The outlet hole of the inner core cylinder is located above the exit hole of the outer double layer cylinder, and the exit hole of the outer double layer cylinder is made of a profile, and the condensing element itself is made of thin metal foil with a high thermal conductivity.

FIG. 1 shows the proposed structure, cross section; in fig. 2 outlets.

The sampler contains a condensing element 1, consisting of a two-layer vessel with a filling gas outlet 2, is an auxiliary 3 and outlet 4 nozzles and placed in an outer restrictive vessel 5 with a sorption-bilt nozzle b. The receptacle 7 is placed in a thermos 8 with liquid nitrogen. The outlet nozzle consists of two two-layer cylinders 9 and 10, cavities 11 and 12 of which communicate with each other through the indented pipelines 13 and 14, and the outlet 15 of the inner two-layer cylinder is located above the outlet profiled bore 16 of the outer two-layer cylinder. The two-layer condensing element has a cavity 17 and the condensing surfaces 30 and 18 that are in contact with the volume 20. The sorption filter nozzle has an inlet 21. The protective cover 22, which has a gas outlet 23, restricts the volume 24 in which the thermos bottle receiving tank moving along guide 25.

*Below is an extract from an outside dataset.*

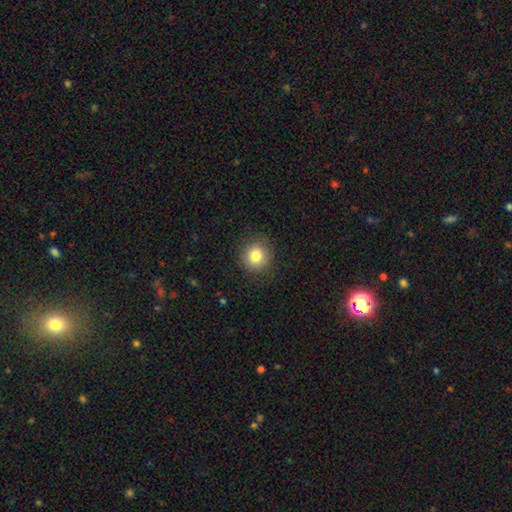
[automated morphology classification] Smooth or featured: smooth — 81% (star or artifact — 10%)
How rounded: round — 90% (in between — 9%)
Merging: none — 88% (minor disturbance — 8%)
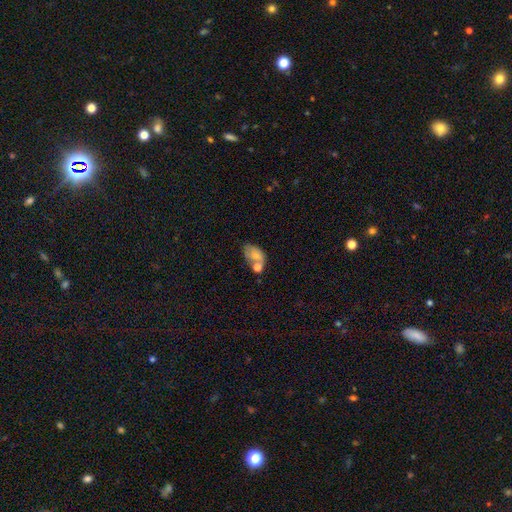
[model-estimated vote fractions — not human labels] Overall: smooth (60%; featured or disk 30%). How rounded: in between (84%). Merging: merger (38%; none 31%).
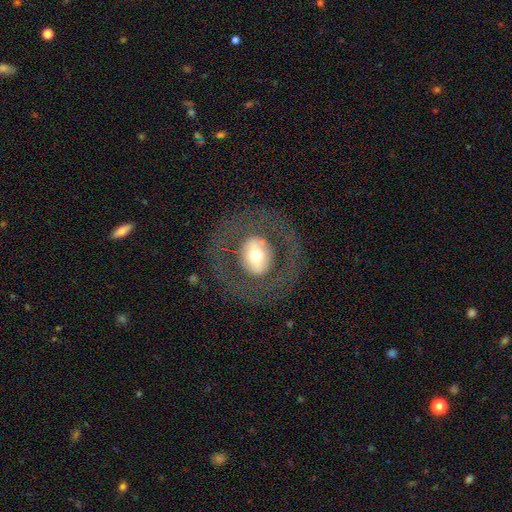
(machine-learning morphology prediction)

Liquid nitrogen is fed into the cavities 17, 11 and 12 of the condensing element 1 and the outlet nozzle 4 through the filler 0 gas outlet nozzle 2 and cools the condensing surfaces 18 and 19, through which heat is exchanged in the air in the 20 limiting vessel 45 volume The air, giving off energy to liquid nitrogen (through a metal foil), is liquefied, and liquid nitrogen evaporates and its gases leave through a filler gas outlet 2, .50

The liquefied air under the action of the force of tin flows into the outer cylinder Yu of the outlet nozzle 4 through the outlet 15 of the inner cylinder 9 from the inner condensing surface 18 and along the outer surface of the inner cylinder 9 from the outer condensing surface 19. Instead of liquefied air due to

The resulting vacuum in the volume of 20 receives new portions of air through the inlet 21 of the sorption-filtering nozzle 6.

The combination of liquefying air in the same composition with continuous removal of condensate from the condensing surfaces 18 and 19 through the outlet 16 is provided by the design of the outlet nozzle 4. Nested coaxially two-layer cylinders, cooled with liquid nitrogen poured in cavities 11 and 12, allow to collect condensate simultaneously from the inner 18 and outer 19 condensing surfaces without evaporation of liquefied air due to heat exchange with a restrictive vessel 5. The diameter of the outlet shaped opening 16 the outer cylinder 10 is selected so that the escaping liquid air closes the opening 16 for the exit of gaseous cooled air enriched with nitrogen, thereby ensuring the liquefaction of air in the same composition of the main components.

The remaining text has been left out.